• _Exercise goal_
Reproduce the rows verbatim, from the line containing "апасных частей" through the line containing "10 - 17 horarios", including both of those lines. Leave the pictures out.
(Beginning of Information supplied)
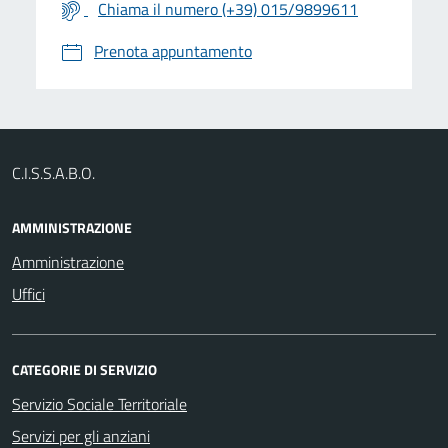
Chiama il numero (+39) 015/9899611
Prenota appuntamento
C.I.S.S.A.B.O.
AMMINISTRAZIONE
Amministrazione
Uffici
CATEGORIE DI SERVIZIO
Servizio Sociale Territoriale
Servizi per gli anziani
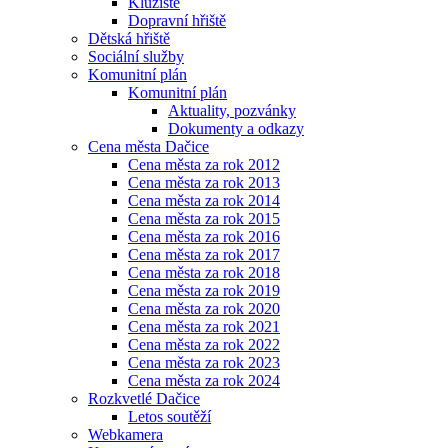
Kluziště
Dopravní hřiště
Dětská hřiště
Sociální služby
Komunitní plán
Komunitní plán
Aktuality, pozvánky
Dokumenty a odkazy
Cena města Dačice
Cena města za rok 2012
Cena města za rok 2013
Cena města za rok 2014
Cena města za rok 2015
Cena města za rok 2016
Cena města za rok 2017
Cena města za rok 2018
Cena města za rok 2019
Cena města za rok 2020
Cena města za rok 2021
Cena města za rok 2022
Cena města za rok 2023
Cena města za rok 2024
Rozkvetlé Dačice
Letos soutěží
Webkamera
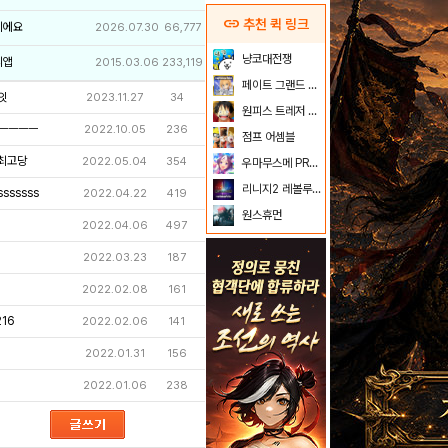
link
추천 퀵 링크
이에요
2026.07.30
66,777
냥코대전쟁
리앱
2015.03.06
233,119
페이트 그랜드 오더
잇
2023.11.27
34
원피스 트레저 크루즈
ㅡㅡㅡㅡㅡ
2022.10.05
236
점프 어셈블
최고당
2022.05.04
354
우마무스메 PRETTY DERBY
리니지2 레볼루션
sssssss
2022.04.22
419
원스휴먼
2022.04.06
497
2022.03.23
187
2022.02.08
161
16
2022.02.06
141
2022.01.31
156
2022.01.06
238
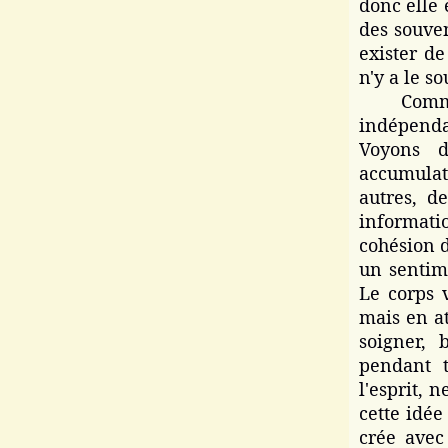
donc elle 
des souven
exister de
n'y a le s
Comment 
indépenda
Voyons d
accumulat
autres, d
informati
cohésion d
un sentime
Le corps 
mais en at
soigner, 
pendant 
l'esprit, 
cette idé
crée ave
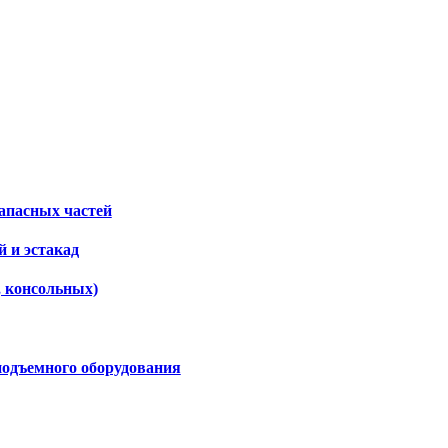
апасных частей
 и эстакад
, консольных)
подъемного оборудования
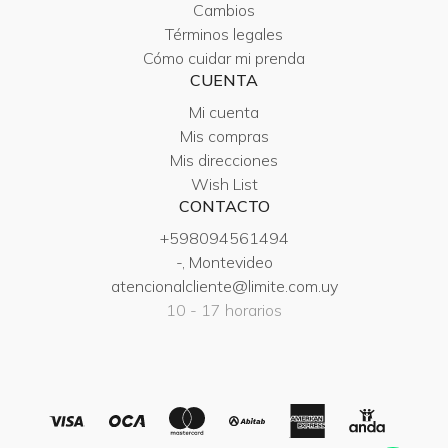
Cambios
Términos legales
Cómo cuidar mi prenda
CUENTA
Mi cuenta
Mis compras
Mis direcciones
Wish List
CONTACTO
+598094561494
-, Montevideo
atencionalcliente@limite.com.uy
10 - 17 horarios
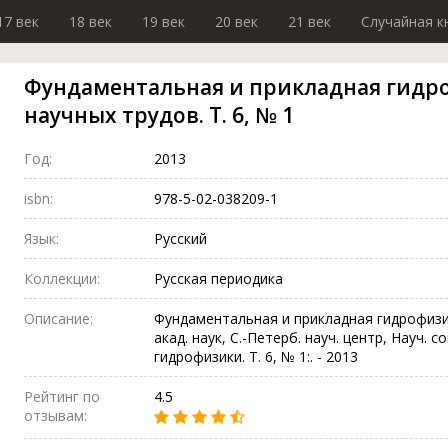
17 век
18 век
19 век
20 век
21 век
Случайная к
Фундаментальная и прикладная гидро
научных трудов. Т. 6, № 1
Год:
2013
isbn:
978-5-02-038209-1
Язык:
Русский
Коллекции:
Русская периодика
Описание:
Фундаментальная и прикладная гидрофизик
акад. наук, С.-Петерб. науч. центр, Науч. с
гидрофизики. Т. 6, № 1:. - 2013
Рейтинг по
4.5
отзывам:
(End of Information supplied)
• _Your solution_
апасных частей
 и эстакад
, консольных)
подъемного оборудования
Cambios
Términos legales
Cómo cuidar mi prenda
CUENTA
Mi cuenta
Mis compras
Mis direcciones
Wish List
CONTACTO
+598094561494
-, Montevideo
atencionalcliente@limite.com.uy
10 - 17 horarios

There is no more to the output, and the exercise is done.